Data records ::

═══

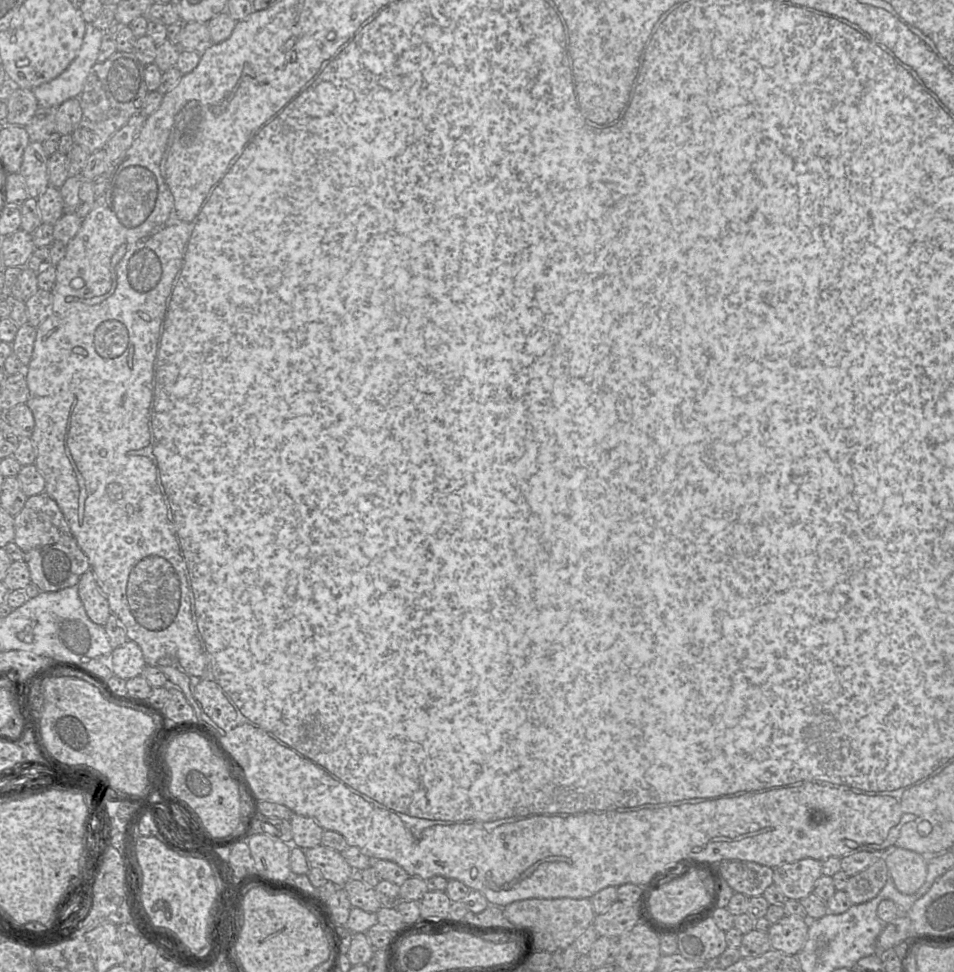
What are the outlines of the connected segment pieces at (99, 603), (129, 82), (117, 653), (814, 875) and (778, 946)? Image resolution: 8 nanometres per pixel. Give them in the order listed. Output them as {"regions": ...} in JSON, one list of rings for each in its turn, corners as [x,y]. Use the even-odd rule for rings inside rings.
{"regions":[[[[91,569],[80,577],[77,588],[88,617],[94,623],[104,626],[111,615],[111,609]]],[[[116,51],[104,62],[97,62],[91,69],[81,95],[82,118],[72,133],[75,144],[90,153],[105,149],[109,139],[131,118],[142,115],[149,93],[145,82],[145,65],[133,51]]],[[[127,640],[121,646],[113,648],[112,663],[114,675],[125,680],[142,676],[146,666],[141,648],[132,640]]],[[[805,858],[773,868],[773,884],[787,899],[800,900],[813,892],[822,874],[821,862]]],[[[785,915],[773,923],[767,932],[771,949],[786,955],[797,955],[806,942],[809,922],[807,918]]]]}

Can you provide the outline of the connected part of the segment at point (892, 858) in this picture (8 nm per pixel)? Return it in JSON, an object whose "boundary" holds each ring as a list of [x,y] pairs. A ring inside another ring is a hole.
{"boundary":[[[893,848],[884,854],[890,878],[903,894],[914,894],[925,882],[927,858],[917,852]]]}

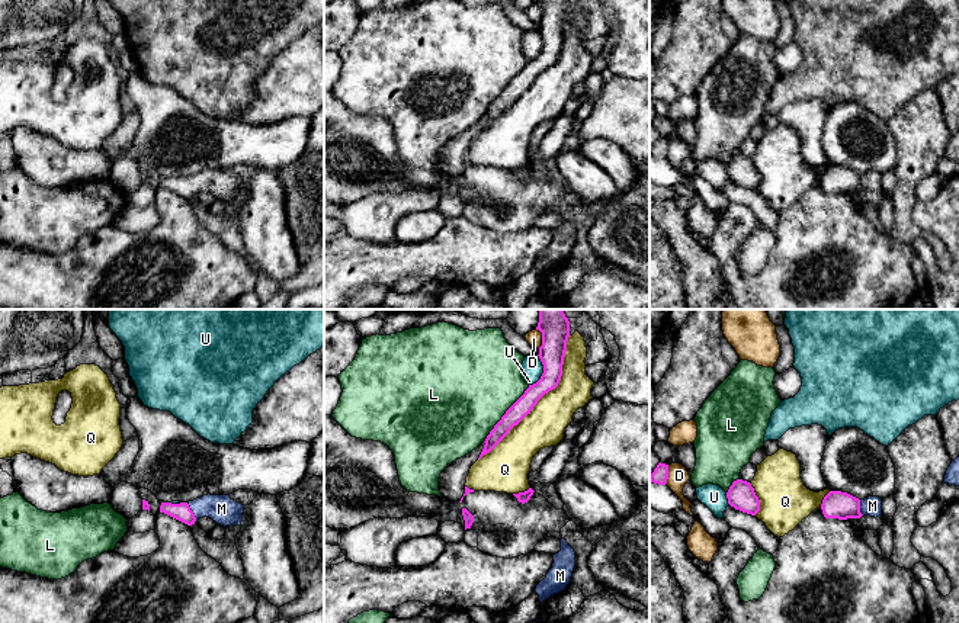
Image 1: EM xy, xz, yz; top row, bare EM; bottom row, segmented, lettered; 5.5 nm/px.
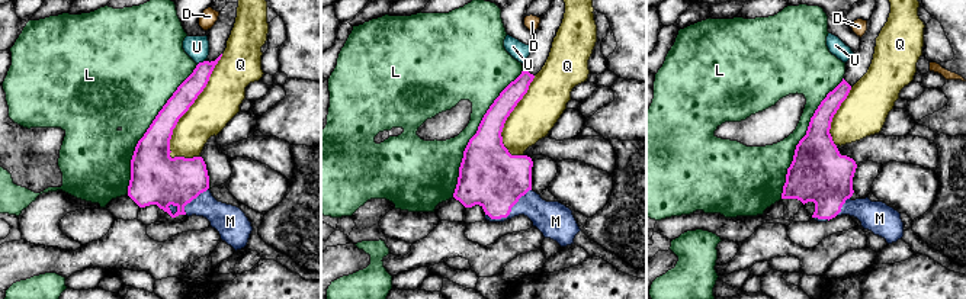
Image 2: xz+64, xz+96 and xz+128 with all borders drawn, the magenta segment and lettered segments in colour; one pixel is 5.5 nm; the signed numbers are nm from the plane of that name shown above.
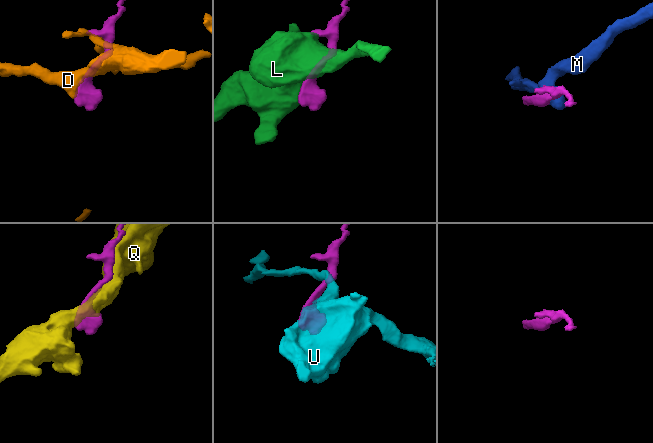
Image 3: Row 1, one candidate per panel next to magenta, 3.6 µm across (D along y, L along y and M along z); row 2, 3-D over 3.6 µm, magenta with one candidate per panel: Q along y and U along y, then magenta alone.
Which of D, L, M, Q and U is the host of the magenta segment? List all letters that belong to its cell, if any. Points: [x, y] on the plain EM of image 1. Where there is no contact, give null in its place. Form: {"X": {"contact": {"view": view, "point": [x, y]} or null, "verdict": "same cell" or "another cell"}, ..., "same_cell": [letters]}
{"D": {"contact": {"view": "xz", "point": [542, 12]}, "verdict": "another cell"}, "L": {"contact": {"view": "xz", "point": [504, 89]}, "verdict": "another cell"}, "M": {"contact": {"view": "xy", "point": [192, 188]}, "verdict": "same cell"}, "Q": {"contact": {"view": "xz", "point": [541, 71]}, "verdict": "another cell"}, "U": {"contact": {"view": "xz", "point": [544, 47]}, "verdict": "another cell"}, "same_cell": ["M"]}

═══

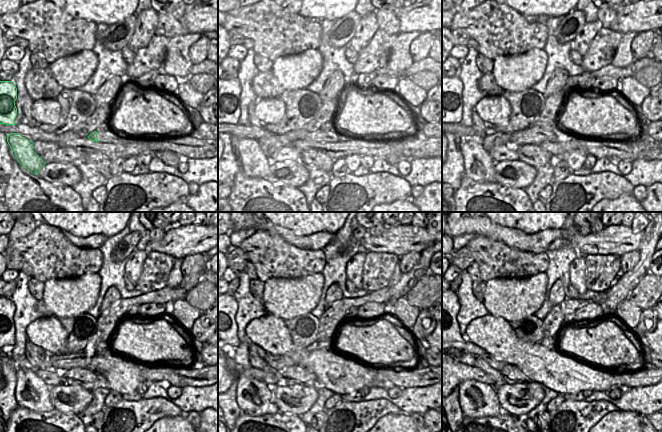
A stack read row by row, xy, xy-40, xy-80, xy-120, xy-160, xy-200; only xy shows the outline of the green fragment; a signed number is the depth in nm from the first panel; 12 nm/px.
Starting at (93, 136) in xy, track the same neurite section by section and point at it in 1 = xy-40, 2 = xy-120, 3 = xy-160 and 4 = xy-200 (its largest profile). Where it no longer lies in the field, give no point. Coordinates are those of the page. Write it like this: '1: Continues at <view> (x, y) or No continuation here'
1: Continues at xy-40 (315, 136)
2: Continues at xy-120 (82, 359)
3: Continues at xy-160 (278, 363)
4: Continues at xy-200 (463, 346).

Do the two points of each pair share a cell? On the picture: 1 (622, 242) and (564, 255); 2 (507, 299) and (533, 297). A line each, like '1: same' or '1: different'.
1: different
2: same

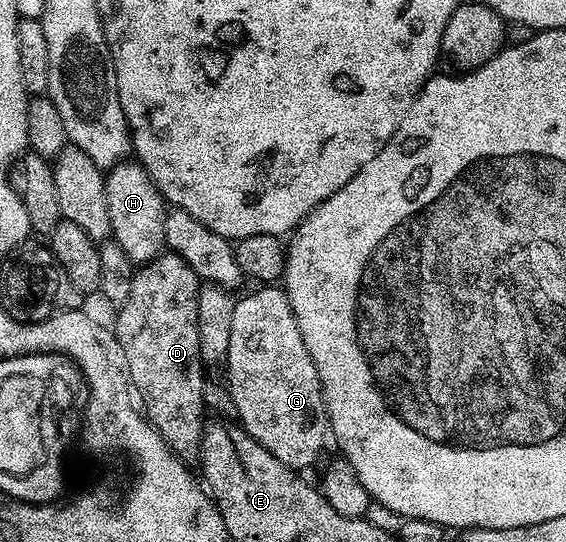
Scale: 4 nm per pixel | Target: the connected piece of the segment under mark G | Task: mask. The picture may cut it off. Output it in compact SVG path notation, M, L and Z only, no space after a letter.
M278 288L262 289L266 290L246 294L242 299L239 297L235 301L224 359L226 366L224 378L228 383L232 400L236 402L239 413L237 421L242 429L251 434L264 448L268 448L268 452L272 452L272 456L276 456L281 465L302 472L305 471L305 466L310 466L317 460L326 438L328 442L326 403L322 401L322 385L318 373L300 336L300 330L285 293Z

═══

Assigned task :: Copy all lines from the data above that contain the word "with".

Task result ::
Image 2: xz+64, xz+96 and xz+128 with all borders drawn, the magenta segment and lettered segments in colour; one pixel is 5.5 nm; the signed numbers are nm from the plane of that name shown above.
Image 3: Row 1, one candidate per panel next to magenta, 3.6 µm across (D along y, L along y and M along z); row 2, 3-D over 3.6 µm, magenta with one candidate per panel: Q along y and U along y, then magenta alone.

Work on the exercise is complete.